Obituaries
On September 24, 1923, William Ellis passed the final border, that between life and death. He was only 59 at the time of his demise, leading one to wonder whether the stress of his double life, with its constant need to conceal so much of his existence from all but his closest family and friends, took a toll on his health.
Ellis passed away in the American Hospital in Mexico City—one of the rare moments when Ellis, who had carefully avoided the American colony in Mexico City during the previous decades in the Mexican capital, engaged with other Americans south of the border. Yet even in death, Ellis managed to remain an enigma. Rather than being buried in the American Cemetery in Mexico City or in a Mexican graveyard, he was instead interred in an unmarked grave in the Panteón Español (Spanish Cemetery).

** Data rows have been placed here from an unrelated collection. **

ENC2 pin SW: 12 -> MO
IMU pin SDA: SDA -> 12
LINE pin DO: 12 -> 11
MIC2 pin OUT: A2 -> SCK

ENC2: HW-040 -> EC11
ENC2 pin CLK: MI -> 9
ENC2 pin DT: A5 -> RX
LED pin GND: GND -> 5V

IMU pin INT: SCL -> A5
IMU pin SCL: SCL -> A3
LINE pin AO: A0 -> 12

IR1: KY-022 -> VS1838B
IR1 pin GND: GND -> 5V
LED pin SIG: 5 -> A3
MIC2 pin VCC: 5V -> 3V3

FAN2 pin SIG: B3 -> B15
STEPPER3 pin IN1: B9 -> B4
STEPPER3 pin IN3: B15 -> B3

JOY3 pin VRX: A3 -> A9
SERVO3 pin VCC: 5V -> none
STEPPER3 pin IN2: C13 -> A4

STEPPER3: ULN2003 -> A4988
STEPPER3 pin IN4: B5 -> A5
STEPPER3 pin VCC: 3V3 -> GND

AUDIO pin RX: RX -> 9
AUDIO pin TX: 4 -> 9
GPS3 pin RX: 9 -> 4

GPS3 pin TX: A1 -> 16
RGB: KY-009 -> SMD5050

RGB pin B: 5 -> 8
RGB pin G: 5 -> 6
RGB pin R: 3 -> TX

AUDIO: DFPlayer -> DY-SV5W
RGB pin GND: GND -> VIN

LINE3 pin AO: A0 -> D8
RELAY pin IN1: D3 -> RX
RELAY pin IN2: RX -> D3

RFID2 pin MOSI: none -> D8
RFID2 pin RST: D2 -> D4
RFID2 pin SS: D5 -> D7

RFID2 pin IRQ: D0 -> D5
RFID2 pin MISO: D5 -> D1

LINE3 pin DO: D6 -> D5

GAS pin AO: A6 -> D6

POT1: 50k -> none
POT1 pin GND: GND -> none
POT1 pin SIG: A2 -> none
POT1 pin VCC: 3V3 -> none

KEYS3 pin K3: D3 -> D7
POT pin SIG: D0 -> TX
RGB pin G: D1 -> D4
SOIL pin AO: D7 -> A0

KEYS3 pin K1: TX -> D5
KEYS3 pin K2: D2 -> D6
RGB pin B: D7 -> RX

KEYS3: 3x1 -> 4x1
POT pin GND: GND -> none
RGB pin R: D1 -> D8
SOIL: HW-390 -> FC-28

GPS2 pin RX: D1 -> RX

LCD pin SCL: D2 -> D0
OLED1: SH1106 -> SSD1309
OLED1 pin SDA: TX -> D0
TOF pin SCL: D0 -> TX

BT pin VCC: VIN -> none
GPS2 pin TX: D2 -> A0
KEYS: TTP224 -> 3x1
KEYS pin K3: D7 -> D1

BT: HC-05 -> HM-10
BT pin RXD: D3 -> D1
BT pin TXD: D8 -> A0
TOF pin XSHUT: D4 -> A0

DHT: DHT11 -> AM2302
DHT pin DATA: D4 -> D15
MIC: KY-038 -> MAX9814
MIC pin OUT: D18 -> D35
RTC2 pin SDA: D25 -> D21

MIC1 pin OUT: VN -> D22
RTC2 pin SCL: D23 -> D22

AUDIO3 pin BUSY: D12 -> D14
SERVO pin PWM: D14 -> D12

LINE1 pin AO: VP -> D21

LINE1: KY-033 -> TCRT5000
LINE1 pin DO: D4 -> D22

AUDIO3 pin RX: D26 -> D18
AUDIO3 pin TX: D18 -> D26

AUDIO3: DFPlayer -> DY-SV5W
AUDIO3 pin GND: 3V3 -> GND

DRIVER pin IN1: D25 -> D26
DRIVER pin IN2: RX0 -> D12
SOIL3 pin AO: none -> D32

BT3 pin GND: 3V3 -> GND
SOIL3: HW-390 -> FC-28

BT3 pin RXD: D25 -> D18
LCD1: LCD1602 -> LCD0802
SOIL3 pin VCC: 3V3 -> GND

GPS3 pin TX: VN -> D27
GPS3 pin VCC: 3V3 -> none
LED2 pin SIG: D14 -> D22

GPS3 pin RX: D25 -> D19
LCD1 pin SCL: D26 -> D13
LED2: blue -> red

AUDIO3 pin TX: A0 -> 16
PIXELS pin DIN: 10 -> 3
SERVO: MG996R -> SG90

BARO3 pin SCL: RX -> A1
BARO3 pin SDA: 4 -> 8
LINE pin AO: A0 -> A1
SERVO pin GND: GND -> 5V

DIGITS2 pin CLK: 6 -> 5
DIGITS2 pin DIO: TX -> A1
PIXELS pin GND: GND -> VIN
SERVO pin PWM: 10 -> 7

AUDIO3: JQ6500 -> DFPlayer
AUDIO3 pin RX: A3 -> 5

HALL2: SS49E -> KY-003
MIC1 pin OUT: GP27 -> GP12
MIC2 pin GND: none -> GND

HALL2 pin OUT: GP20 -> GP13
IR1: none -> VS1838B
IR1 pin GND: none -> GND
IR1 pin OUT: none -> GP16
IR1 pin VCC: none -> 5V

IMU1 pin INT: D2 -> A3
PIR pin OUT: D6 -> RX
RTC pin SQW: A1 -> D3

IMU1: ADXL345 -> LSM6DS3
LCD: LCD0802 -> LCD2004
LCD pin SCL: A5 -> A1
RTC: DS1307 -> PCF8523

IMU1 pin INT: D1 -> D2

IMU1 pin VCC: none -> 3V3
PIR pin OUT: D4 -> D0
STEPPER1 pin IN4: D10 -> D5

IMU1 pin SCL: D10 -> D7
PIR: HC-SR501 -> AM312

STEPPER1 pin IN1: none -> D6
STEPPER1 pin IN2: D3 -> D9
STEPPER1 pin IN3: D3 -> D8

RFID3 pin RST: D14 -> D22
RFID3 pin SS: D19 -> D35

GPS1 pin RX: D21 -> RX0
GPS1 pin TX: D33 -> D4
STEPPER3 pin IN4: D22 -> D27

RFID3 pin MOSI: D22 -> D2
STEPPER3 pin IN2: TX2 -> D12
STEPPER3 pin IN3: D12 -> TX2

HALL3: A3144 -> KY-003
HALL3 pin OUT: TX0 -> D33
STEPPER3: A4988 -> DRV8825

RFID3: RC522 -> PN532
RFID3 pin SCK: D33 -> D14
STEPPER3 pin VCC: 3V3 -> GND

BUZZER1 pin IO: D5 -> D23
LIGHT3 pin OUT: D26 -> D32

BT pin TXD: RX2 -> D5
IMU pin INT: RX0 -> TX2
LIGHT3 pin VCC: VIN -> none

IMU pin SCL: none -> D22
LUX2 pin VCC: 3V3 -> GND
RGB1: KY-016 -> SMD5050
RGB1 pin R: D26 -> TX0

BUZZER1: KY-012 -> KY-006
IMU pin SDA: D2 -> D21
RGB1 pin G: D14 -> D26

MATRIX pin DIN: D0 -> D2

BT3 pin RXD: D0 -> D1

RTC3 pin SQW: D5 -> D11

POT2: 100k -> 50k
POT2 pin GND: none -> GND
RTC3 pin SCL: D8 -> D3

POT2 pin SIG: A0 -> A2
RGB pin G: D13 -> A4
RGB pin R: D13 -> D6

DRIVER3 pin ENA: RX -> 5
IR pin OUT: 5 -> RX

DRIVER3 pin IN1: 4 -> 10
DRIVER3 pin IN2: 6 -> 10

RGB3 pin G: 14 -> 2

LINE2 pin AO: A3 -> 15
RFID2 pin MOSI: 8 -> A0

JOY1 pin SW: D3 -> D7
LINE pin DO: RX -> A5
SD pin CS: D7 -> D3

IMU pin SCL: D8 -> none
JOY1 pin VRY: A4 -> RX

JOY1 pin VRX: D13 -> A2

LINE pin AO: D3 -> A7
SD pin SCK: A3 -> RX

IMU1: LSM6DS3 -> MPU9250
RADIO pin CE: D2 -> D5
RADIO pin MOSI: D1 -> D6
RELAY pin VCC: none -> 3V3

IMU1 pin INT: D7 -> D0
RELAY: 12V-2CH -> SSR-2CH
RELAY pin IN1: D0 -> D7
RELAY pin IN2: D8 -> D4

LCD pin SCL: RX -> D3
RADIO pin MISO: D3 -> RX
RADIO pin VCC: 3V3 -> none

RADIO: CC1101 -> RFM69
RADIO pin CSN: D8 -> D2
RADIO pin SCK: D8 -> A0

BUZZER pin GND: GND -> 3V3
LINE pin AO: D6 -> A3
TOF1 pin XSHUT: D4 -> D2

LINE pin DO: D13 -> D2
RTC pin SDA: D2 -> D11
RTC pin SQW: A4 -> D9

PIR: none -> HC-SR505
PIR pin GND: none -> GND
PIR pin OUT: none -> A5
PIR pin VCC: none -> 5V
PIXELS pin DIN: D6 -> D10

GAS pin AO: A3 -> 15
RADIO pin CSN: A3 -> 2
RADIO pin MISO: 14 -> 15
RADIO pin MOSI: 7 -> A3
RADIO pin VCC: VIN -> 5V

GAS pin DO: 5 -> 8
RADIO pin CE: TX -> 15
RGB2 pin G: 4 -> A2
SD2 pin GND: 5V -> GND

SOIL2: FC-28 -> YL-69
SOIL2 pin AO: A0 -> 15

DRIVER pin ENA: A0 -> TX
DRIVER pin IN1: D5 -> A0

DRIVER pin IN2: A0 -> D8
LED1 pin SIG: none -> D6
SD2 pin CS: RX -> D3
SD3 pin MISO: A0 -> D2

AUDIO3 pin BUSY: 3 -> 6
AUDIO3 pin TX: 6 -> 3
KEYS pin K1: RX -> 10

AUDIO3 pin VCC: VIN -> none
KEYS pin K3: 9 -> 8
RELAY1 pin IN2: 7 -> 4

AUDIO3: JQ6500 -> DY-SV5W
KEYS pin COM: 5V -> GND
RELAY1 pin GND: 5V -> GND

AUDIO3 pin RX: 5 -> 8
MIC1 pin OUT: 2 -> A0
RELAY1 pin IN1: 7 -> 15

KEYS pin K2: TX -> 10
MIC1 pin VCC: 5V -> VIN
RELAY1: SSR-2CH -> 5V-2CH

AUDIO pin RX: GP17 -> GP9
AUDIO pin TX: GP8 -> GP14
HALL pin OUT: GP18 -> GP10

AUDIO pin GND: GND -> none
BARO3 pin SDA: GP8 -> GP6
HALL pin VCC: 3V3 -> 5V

News of Ellis’s death was first published in the United States by the Mount Vernon Argus, the paper based in the almost all-white suburb outside New York City were Ellis and his family had lived for almost two decades. The Argus did little to dig beneath the image that Ellis had taken such care to cultivate during his time in Mount Vernon, declaring that Ellis was also known as “G[uillermo] E[nrique] Eliseo” and that he had been born “near the Mexican border” to “Carlos and Margarita (Nelsonia) Ellis.” The New York Times in the obituary it printed a few days later on September 30, 1923 also reinforced the persona that Ellis had crafted over his time in New York, stating that Ellis was a “broker and promoter of this city [Manhattan] and Mexico.”
But with Ellis’s passing, the Black press finally felt free to disclose what had apparently long been an open secret in the African American community: the Mexican/Cuban businessman known to most on Wall Street as Guillermo Eliseo had, in fact, begun life as the African American named William Ellis. Perhaps the first African American newspaper to make this information public was the New York Age in early October, 1923, although the information was soon disseminated by other prominent organs of the Black press such as the Chicago Broad Axe and the Chicago Defender. (Examples of these latter obituaries can be found in the attached documents as can the obituary from the New York Times as well as obituaries from Arizona, Ohio, Wisconsin, and other parts of the country.)